Internet2.01.2025

Most outrageous Bob Shop and Bidorbuy listings

Bob Shop, formerly Bidorbuy, has seen some interesting listings over the years, ranging from an edible chocolate painting to a voter trying to sell their vote.

Andy Higgins launched Bidorbuy in August 1999 during the dotcom boom.

The platform uses an Internet auction and online marketplace model, meaning that items sold are either auctioned or sold at a fixed price.

With the platform soon becoming the largest online marketplace in the country and the entire African continent, many decided to use it to sell some of their most treasured items.

Just one year after the platform launched, NetCare auctioned plastic surgery procedures in a listing titled “Today’s crazy auction is a Reduction Mammoplasty.”

BBC News reported that Netcare was advertising a different type of plastic surgery daily, with bids starting at less than R3.50 at the time.

Several years later, in 2008, a seller listed a South African coin featuring Nobel Prize laureates Nelson Mandela and VW De Klerk starting at R750,000.

This was around Mandela’s 90th birthday, possibly boosting the price.

The following year, during the 2009 general elections, an undecided voter attempted to sell their vote to the highest bidder.

However, the highest bid only reached R53, which wasn’t worth the wait, so the listing was removed.

In 2011, Bidorbuy gave its users the opportunity to bid on a game of chess with grandmaster Garry Kasparov.
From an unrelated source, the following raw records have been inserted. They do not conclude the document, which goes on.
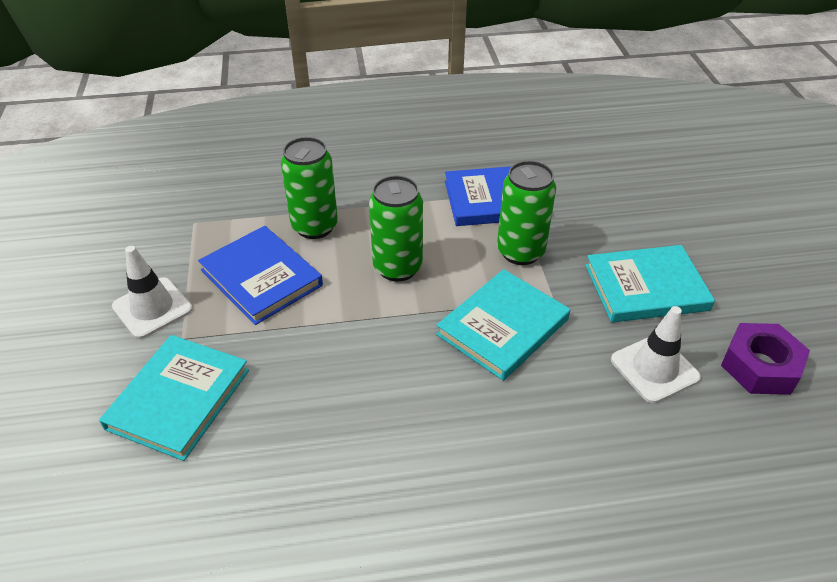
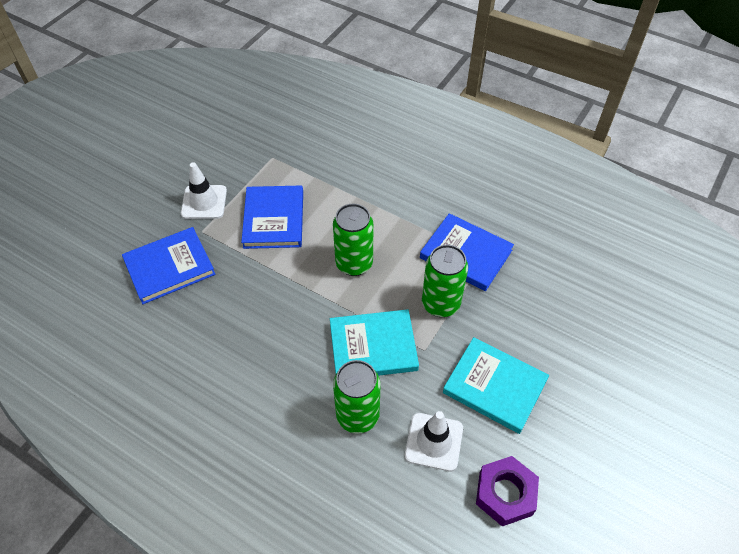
camera: 40 degrees right, 10 degrees up
turquoise book [99,335,249,461] -> blue book [122,227,215,304]
green can [281,137,338,239] -> green can moved to [333,360,381,434]

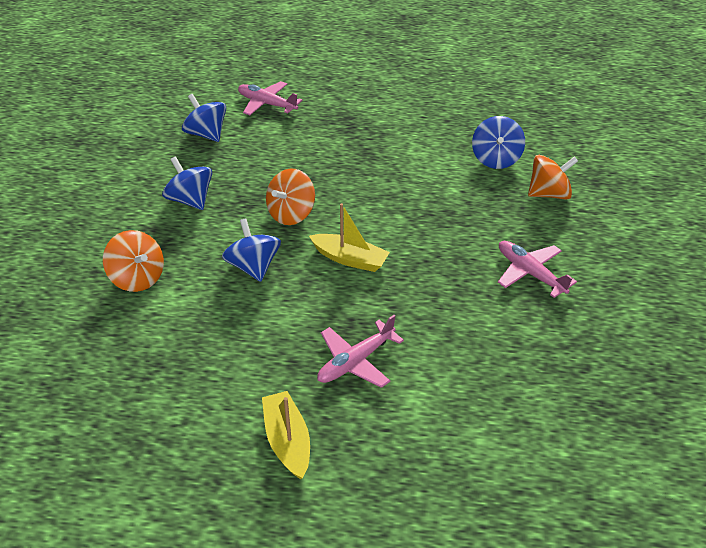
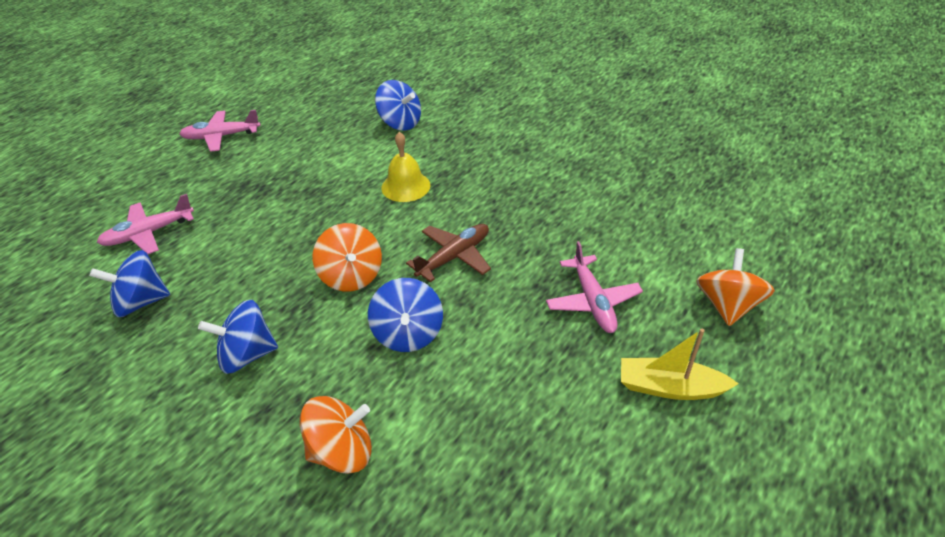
camera: 60 degrees left, 0 degrees up
blue spinning top [222,218,281,282] -> blue spinning top turned 105 degrees counterclockwise [368,278,443,352]
yellow boat [309,203,390,272] -> brown plane [406,224,491,282]
pink plane [498,241,577,298] -> pink plane moved to [180,110,261,152]
orange spinning top [528,155,578,200] -> orange spinning top moved to [696,248,775,326]
none -> yellow bell [382,132,430,202]

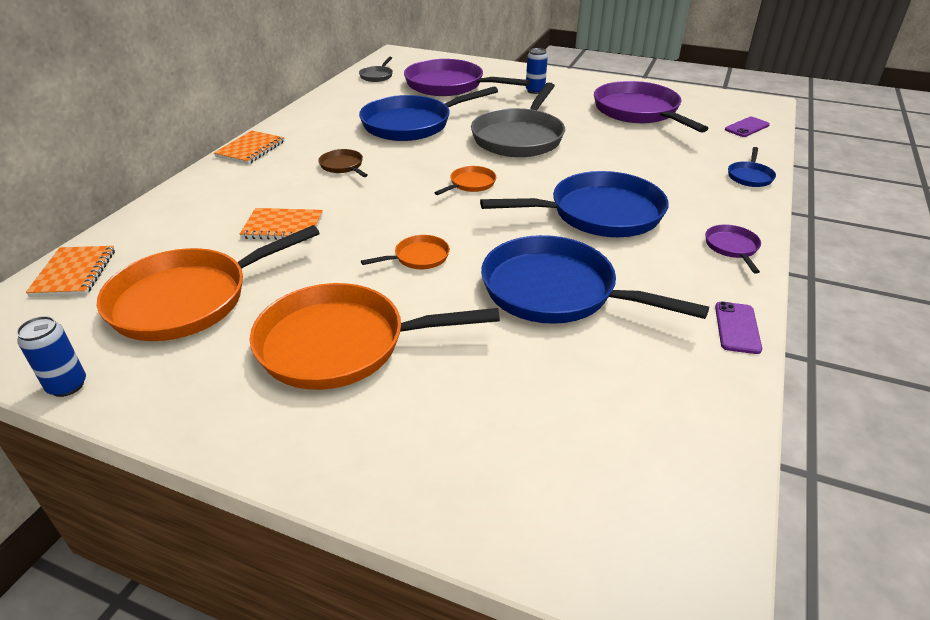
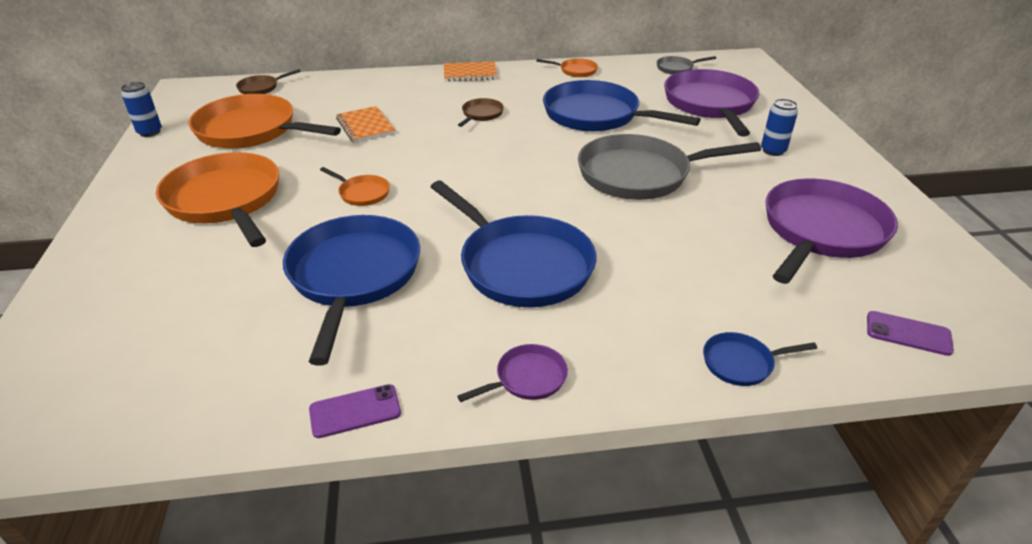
camera: 60 degrees right, 0 degrees up
orange notebook [26,246,115,297] -> brown pan [236,69,301,94]
orange pan [434,166,496,195] -> orange pan moved to [536,58,598,77]

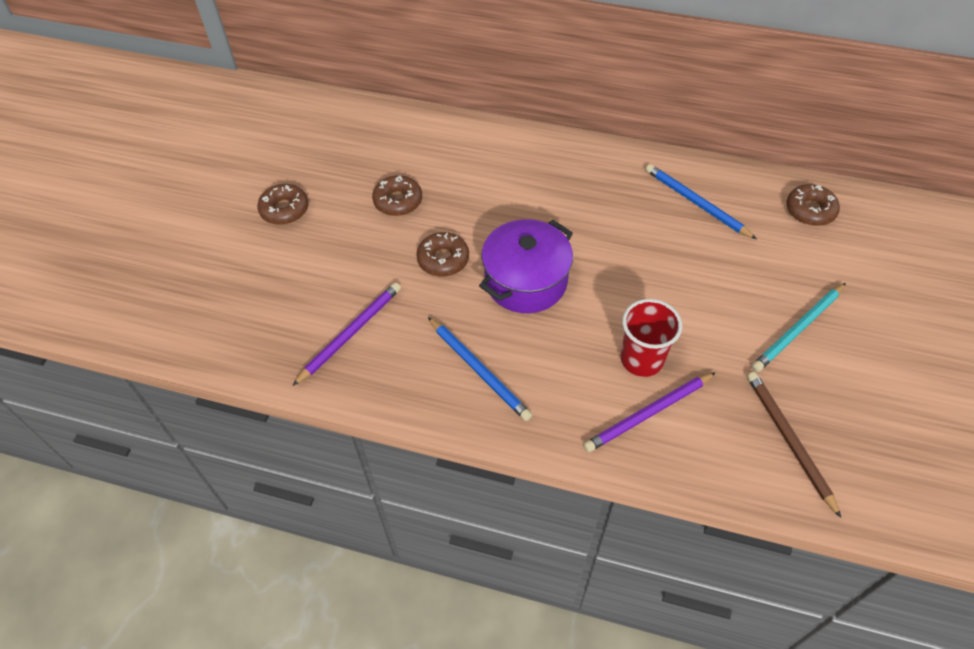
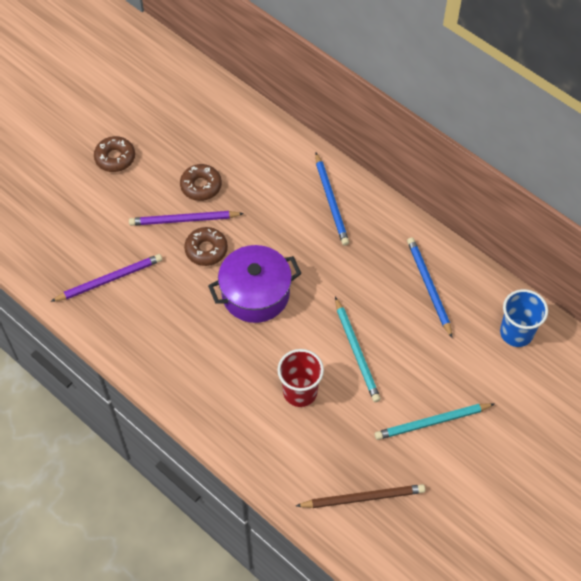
camera: 25 degrees right, 5 degrees up
blue pencil [428,317,532,421] -> blue pencil moved to [315,153,349,246]
purple pencil [583,372,716,452] -> purple pencil moved to [129,211,244,226]
brown pencil [747,372,841,518] -> brown pencil turned 75 degrees clockwise [296,484,425,508]
brown donut [786,184,840,226] -> blue cup [500,289,548,347]
none -> turquoise pencil [335,297,381,402]

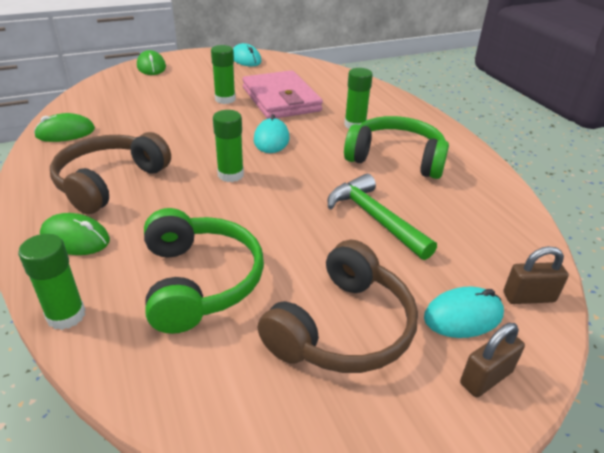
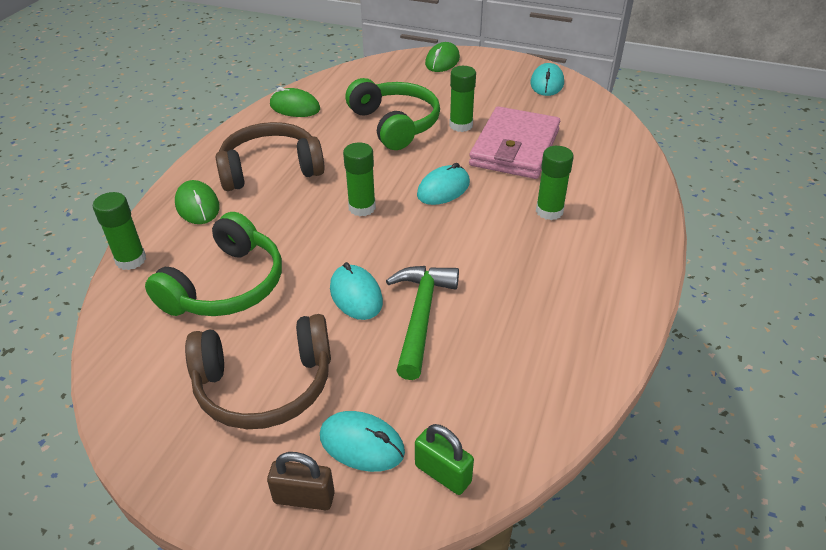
camera: 45 degrees right, 5 degrees up
green headphones [344,116,449,179] -> green headphones moved to [346,78,440,150]
brown padlock [503,246,569,304] -> green padlock [415,424,474,495]
none -> turquoise mouse [330,262,383,320]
The auction ran over six days, with six games up for grabs.

Kasparov was set to play a simultaneous match against roughly 30 participants, with six slots reserved for Bidorbuy winners.

Two years later, following a Justin Bieber concert in Cape Town, one mega fan spent R32,600 on a vest the pop star wore during his performance.

The frame displaying the vest included drumsticks used by Justin Bieber during the concert, the working crew backstage pass, a photo of him, and a police-stamped affidavit detailing how the vest was acquired.

Bidorbuy also featured a listing for the world’s largest edible chocolate painting, which weighed 500 kilograms and was three meters wide and 1.9 meters tall.

Chef Nicolas van der Walt created the painting, which took 200 kilograms of chocolate, 150 kilograms of glucose, and three litres of food colouring. The bidding started at R30,000.

“This is just one of the unusual auctions that we see from time to time. Our platform is so flexible that it can accommodate a practically unlimited variety of products,” then-Bidorbuy CEO Jaco Jonker said.

“Although unusual items are by definition an exception, they go to show that our platform provides an easy sales channel for unusual items that the seller might otherwise find too expensive, or difficult, to sell by other means.”

A year later, a dress made out of loom bands appeared on the site, attracting a bid of R40,000.

The creator said it took an investment of R10,000 to buy the 29,744 loom bands and 12 hours of work per day for 17 days to create the dress.